Who knew that Siri had a real salty mouth on her? I've been consigned this week to using dictation software to write my columns and posts. And I've
discovered quickly that Siri doesn't mind inserting obscenities in messages when you're not paying close enough attention. I caught an email that turned some three-word phrasing into
‘f**cking’ until I caught it in a quick proof. Jeez, Siri, watch your f**cking mouth.
I have to admit I've never been a big believer in voice command
interfaces. It seems to me that using things like Dragon software as a real interface would simply consign all of us to talking to our PCs and smartphones and a lot of very noisy offices. A voice
command world would make every office environment sound like a telemarketer sales boiler room. Years ago, when I made my bones as the software and hardware reviewer for a number of different
magazines, I used a lot of the different voice recognition packages and found them more disorienting and disturbing than helpful. But now I have no choice. The only way I can write, at least for the
next few days, is to try all range of different voice to text programs.
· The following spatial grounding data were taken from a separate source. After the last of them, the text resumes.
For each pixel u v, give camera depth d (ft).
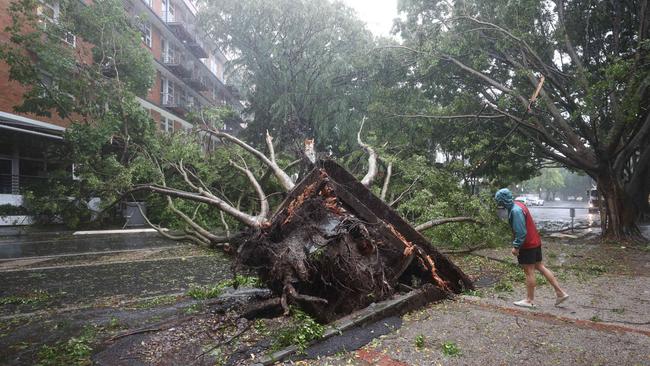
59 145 56.49
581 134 48.39
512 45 43.11
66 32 49.16
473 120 45.19
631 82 33.22
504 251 31.35
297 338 11.80
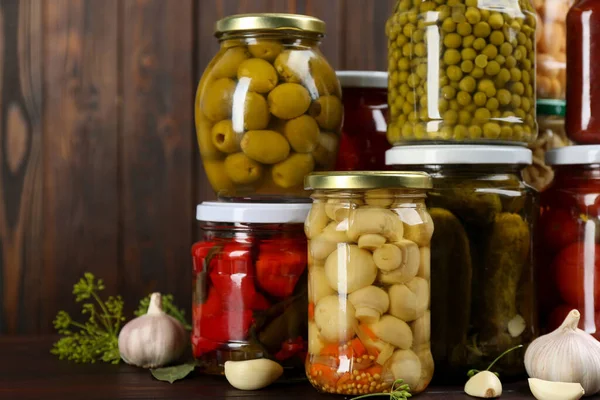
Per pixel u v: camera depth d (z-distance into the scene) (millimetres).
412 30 1215
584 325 1235
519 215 1209
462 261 1199
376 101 1350
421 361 1163
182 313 1434
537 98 1340
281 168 1217
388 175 1133
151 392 1195
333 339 1155
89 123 1527
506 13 1201
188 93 1536
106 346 1332
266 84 1205
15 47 1518
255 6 1539
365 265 1143
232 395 1186
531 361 1189
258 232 1217
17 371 1271
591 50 1245
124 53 1528
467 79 1195
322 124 1229
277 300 1213
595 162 1225
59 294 1532
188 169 1538
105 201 1532
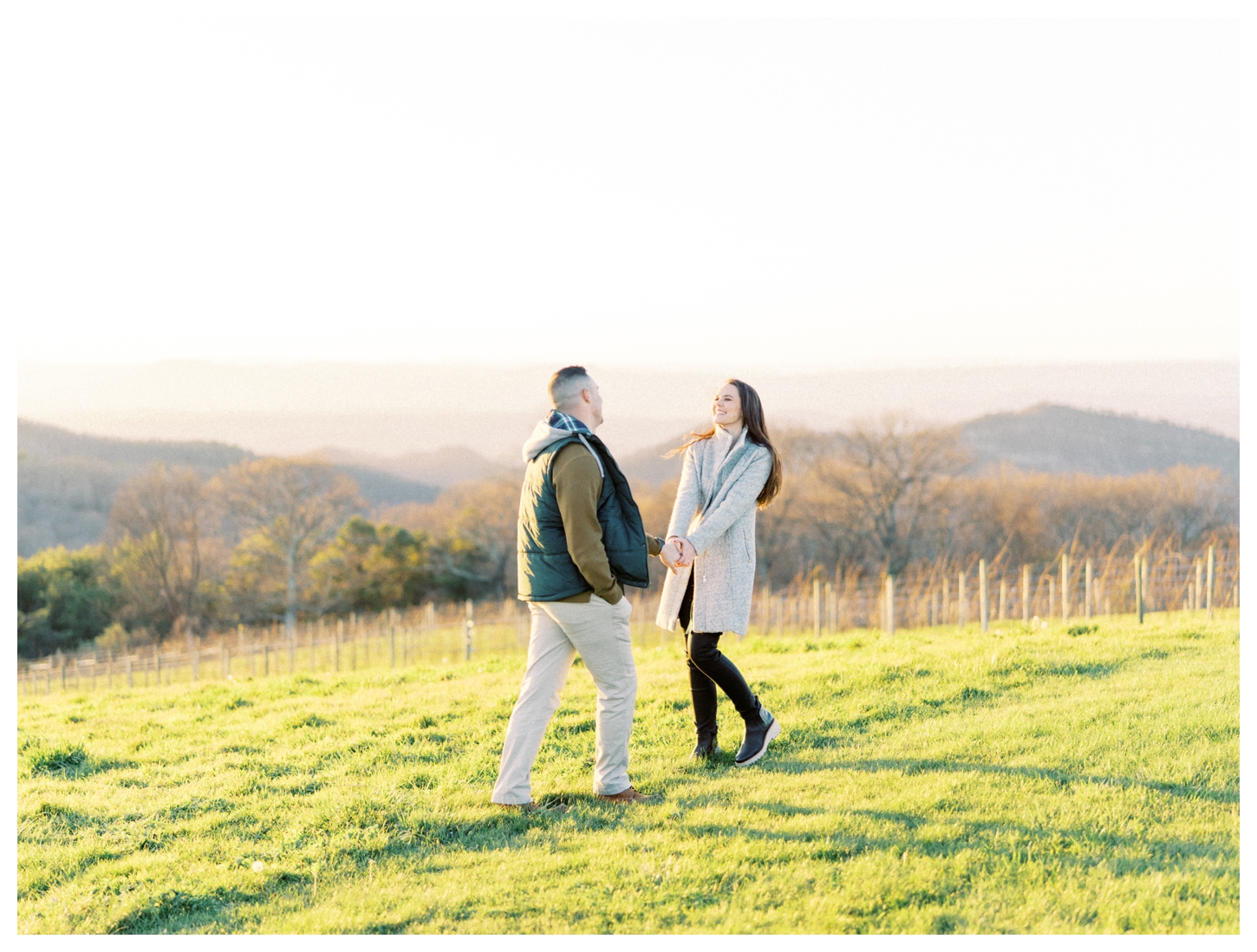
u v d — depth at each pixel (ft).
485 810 14.61
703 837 13.12
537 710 14.65
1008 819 13.26
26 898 12.69
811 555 160.86
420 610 162.50
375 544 177.17
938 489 154.81
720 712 19.79
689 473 16.40
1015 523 152.87
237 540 179.83
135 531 177.78
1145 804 13.69
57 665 142.51
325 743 19.63
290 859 13.37
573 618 14.02
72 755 19.15
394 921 11.37
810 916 10.95
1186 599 59.62
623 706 14.61
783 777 15.49
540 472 13.69
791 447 160.04
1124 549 138.82
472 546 180.96
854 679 21.86
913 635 34.60
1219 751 15.66
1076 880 11.48
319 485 177.47
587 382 14.02
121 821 15.38
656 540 15.53
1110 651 24.06
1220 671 21.47
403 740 19.49
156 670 112.88
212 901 12.37
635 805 14.55
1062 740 16.79
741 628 15.81
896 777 15.14
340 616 174.19
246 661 109.29
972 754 16.28
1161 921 10.57
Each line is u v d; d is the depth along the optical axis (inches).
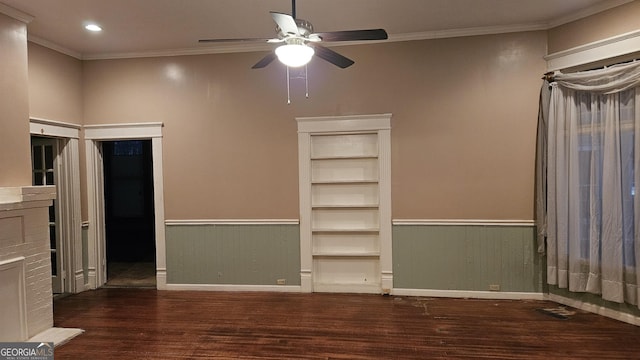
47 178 173.0
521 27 149.8
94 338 122.5
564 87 138.6
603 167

For this column, I'm trying to use the Siri interface on my iPad to see how that works. I was pleased with
how far Dragon had gotten with its interface. When I used the software on my Mac, at least for the one time that it launched, Dragon Express worked extraordinarily well at capturing my voice and
translating it with astounding accuracy. But that program didn't work very well or for very long on the latest operating system for the Mac. So I had to fall back on the new built-in dictation
software that comes with the Mac. It uses a system similar to Siri on iOS devices, but it has many of Siri’s inherent weaknesses.
For instance, I never know when the
microphone is going to stop recording and decide to transcribe instead. It doesn't seem to stay on for very long. It's also curious that Siri doesn't try to increase its own accuracy in the same way
the Dragon software's various programs do. It doesn't try to train itself to recognize your voice, which seems to be one of the key elements in Dragon software's accuracy. Dragon forces you to read
through a number of key phrases and then registers your tone and some of the nuances of your voice, in order to deliver much more accurate renderings.
As I look over what I've
already dictated I can see that Siri is inserting a lot of transitional words where they don't belong and interpreting utterances incorrectly all over the place. She also has a terrible sense of
context. She doesn't seem to understand as a good word recognition program should which forms of words fit given a particular context of phrases around it. She also has a weird habit of cutting off
the final word of sentences. And for some strange reason she repeats words.
So clearly Siri is a system that is less about dictation. It seems to function best as a command
interface that relies on a fairly predictable set of phrases that it needs to activate. And this is fine. But I still have not seen anyone in public use a voice interface on their smartphone to
retrieve information except to impress or to show off the feature to someone else.
One of the weird conceits of this age of gadgetry is that somehow all traces or aspects of
traditional interfaces and interaction with media need to be modernized and updated and somehow dispensed with in order to truly to move forward. But it seems that the keyboard really is something
that most of us are wedded to for a lot of different reasons even on a touchpad. Voice seems like an efficient interface. But it turns out that even when we try to dictate lines, which is something I
am just beginning to learn, it takes a different structure of thought from the way we interact with the keyboard. I am sure that the cadence, the rhythm, and all of the different aspects of my writing
are somehow different because I'm dictating rather than interacting with the keyboard itself.
Foremost, the keyboard confers the degree of privacy that is lost in a voice
interface. But more than that, the keyboard interface is tied somehow to our internal voice, our internal being, our thought process in a way voice isn't. Voice makes things public even when we're
sitting alone. I'm sitting here, self-conscious about the process of dictation. I'm conscious of what I sound like. And I'm the kind of writer who goes back and rewrites the sentence and structure
several times, usually before what I want. I sit at midsentence for minutes at a time trying to figure out if I've got the right structure. Strangely, to me giving dictation is actually more like
public speaking than simply having a conversation with one other person.
And all of this is to say that any extended or involved use of Siri only underscores how not-human this
interface is. The illusion of human interaction really works only in small bits and pieces. If you have the kind of valet who only grunts or uses formal acknowledgements for your commands, then Siri
feels vaguely human. But this is an interface whose literal nature is in front of you at all points. Just as any computer algorithm’s inability to understand the grunts, the ums, the aws -- the
various ways in which conversation really goes -- it only reminds us how machinelike it is. For instance in the last sentence my attempt to get Siri to spell out a guttural sound was read as
"almonds." And she couldn't even wait for me to finish thinking through the structure of the sentence before she stopped transcribing.
All of which is to say that the notion of
the gadget as companion, made more personable via a voice interface, has more hoops through which to jump than personality. The machine is not the only thing being altered here. The user is being
asked to work in a different mode, and in many ways interact with a machine in ways that are not entirely human after all. How many of us have valets anyway -- let alone give them commands?